TEXT UNDER STUDY
◆ ◆ ◆ ◆ ◆ ◆ ◆

Plasma concentrations of 25-hydroxyvitamin D (25(OH)D), the major circulating form of vitamin D, vary throughout the year owing to the cutaneous biosynthesis of vitamin D when skin is exposed to sufficient quantities of UVB radiation (usually sunlight)(Reference DeLuca5). Vitamin D in the diet will also influence circulating concentrations of 25(OH)D. In the UK, oily fish, meat, fortified breakfast cereals and fat spreads (e.g. margarine) are the major dietary sources of vitamin D(Reference Hoare, Henderson and Bates6); thus, individuals who avoid consuming some of these foods, such as vegetarians and vegans, might be expected to have lower 25(OH)D concentrations in comparison with meat and fish eaters, as seen in several small studies conducted among Europeans and British Indians(Reference Dent and Gupta7–Reference Outila, Kärkkäinen and Seppänen10). However, in a larger analysis, Chan et al.(Reference Chan, Jaceldo-Siegl and Fraser11) reported no significant difference in the serum concentration of 25(OH)D between meat eaters and vegetarians living in North America.
The European Prospective Investigation into Cancer and Nutrition (EPIC)–Oxford cohort includes meat eaters, fish eaters, vegetarians and vegans and provides an excellent opportunity to investigate the effect of diet on plasma concentrations of 25(OH)D. The objective of the present study was to investigate the differences in plasma concentrations of 25(OH)D among meat eaters, fish eaters, vegetarians and vegans and to examine the association between dietary intake of vitamin D and plasma 25(OH)D concentrations.
The Oxford arm of the EPIC study was designed to assess the associations among diet, lifestyle and risk of cancer in people with different dietary habits. Between 1993 and 1999, 65 429 participants aged >20 years and living in the UK were recruited into the study. A detailed description of the study design and characteristics of the cohort have been published previously(Reference Davey, Spencer and Appleby12). In brief, participants were recruited through general practices in Oxfordshire, Buckinghamshire, Greater Manchester and by postal methods that aimed to recruit health-conscious people throughout the UK. The protocol was approved by a Multicenter Research Ethics Committee, and all participants provided written informed consent.

◆ ◆ ◆ ◆ ◆ ◆ ◆

(Saved data entries)
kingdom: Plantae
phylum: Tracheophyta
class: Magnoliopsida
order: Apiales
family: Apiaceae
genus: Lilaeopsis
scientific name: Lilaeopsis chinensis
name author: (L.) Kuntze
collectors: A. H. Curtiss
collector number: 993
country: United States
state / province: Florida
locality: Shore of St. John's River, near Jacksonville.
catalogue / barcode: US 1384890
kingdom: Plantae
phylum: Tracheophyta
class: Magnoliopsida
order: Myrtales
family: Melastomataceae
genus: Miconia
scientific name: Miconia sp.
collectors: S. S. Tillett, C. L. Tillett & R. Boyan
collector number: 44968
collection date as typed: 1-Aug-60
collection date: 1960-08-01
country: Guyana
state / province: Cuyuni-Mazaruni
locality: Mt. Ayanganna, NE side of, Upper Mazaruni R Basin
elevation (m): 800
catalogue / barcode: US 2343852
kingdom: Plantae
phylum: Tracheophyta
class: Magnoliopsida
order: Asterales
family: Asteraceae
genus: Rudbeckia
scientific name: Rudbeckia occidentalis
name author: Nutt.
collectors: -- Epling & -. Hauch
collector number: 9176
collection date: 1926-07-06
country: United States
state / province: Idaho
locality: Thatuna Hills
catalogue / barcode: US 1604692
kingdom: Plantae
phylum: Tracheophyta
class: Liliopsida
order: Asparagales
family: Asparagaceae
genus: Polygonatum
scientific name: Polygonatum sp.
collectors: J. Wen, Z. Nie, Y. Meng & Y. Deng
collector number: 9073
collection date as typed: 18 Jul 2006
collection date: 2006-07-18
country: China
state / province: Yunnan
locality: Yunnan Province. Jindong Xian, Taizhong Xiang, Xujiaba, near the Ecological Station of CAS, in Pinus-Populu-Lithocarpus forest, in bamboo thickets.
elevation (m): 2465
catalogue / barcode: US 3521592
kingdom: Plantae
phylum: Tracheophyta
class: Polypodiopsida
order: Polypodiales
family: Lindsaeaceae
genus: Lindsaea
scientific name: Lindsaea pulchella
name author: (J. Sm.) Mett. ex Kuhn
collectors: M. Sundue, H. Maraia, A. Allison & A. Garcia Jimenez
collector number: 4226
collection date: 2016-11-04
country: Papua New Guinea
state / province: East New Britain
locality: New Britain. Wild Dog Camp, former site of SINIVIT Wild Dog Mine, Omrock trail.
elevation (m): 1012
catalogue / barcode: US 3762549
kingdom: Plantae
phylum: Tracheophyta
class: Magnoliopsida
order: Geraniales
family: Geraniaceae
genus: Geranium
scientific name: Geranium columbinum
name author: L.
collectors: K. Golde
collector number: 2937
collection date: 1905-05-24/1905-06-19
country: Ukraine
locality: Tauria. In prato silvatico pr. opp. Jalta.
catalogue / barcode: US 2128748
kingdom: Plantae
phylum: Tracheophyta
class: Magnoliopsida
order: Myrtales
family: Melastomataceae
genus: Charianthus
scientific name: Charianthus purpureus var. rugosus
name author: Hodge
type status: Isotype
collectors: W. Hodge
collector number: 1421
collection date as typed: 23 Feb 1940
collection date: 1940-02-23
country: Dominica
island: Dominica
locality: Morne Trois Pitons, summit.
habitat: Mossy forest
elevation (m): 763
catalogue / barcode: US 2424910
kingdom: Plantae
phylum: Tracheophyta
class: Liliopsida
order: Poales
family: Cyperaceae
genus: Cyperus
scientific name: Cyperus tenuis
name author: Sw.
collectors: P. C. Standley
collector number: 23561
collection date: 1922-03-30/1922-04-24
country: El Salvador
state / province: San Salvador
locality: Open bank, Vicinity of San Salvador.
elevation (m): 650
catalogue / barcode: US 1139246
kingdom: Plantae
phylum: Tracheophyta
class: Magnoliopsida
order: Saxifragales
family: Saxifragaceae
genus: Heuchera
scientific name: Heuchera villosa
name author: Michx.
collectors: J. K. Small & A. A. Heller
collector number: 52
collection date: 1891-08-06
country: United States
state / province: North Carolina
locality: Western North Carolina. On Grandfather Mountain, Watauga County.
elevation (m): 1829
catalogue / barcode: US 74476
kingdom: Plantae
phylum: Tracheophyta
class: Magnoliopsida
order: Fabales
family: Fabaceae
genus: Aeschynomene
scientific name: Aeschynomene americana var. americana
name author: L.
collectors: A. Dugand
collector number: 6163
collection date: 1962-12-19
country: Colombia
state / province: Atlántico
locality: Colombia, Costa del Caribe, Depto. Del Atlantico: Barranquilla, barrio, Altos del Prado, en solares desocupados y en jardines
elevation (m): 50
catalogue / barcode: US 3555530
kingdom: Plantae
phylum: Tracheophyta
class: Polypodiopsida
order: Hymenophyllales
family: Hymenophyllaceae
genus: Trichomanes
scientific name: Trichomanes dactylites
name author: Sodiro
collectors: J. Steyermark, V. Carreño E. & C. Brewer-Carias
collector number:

◆ ◆ ◆ ◆ ◆ ◆ ◆

PROBLEMS TO WORK ON
(1) Decide whether each statement agrees with the vitamin D text, answering yes or no and quoting the deciding words: (a) In the UK, fat spreads such as margarine are among the major dietary sources of vitamin D. (b) Chan et al. found a significant difference in serum 25(OH)D between meat eaters and vegetarians in North America. (c) EPIC-Oxford participants were recruited between 1993 and 2001.
(2) Return everything in the vitamin D text from the words "The European Prospective" down to the words "plasma 25(OH)D concentrations.".
None of the items is needed here.

RESPONSES
(1)
(a) Yes: "oily fish, meat, fortified breakfast cereals and fat spreads (e.g. margarine) are the major dietary sources of vitamin D"
(b) No: "reported no significant difference in the serum concentration of 25(OH)D between meat eaters and vegetarians living in North America"
(c) No: "Between 1993 and 1999"

(2)
The European Prospective Investigation into Cancer and Nutrition (EPIC)–Oxford cohort includes meat eaters, fish eaters, vegetarians and vegans and provides an excellent opportunity to investigate the effect of diet on plasma concentrations of 25(OH)D. The objective of the present study was to investigate the differences in plasma concentrations of 25(OH)D among meat eaters, fish eaters, vegetarians and vegans and to examine the association between dietary intake of vitamin D and plasma 25(OH)D concentrations.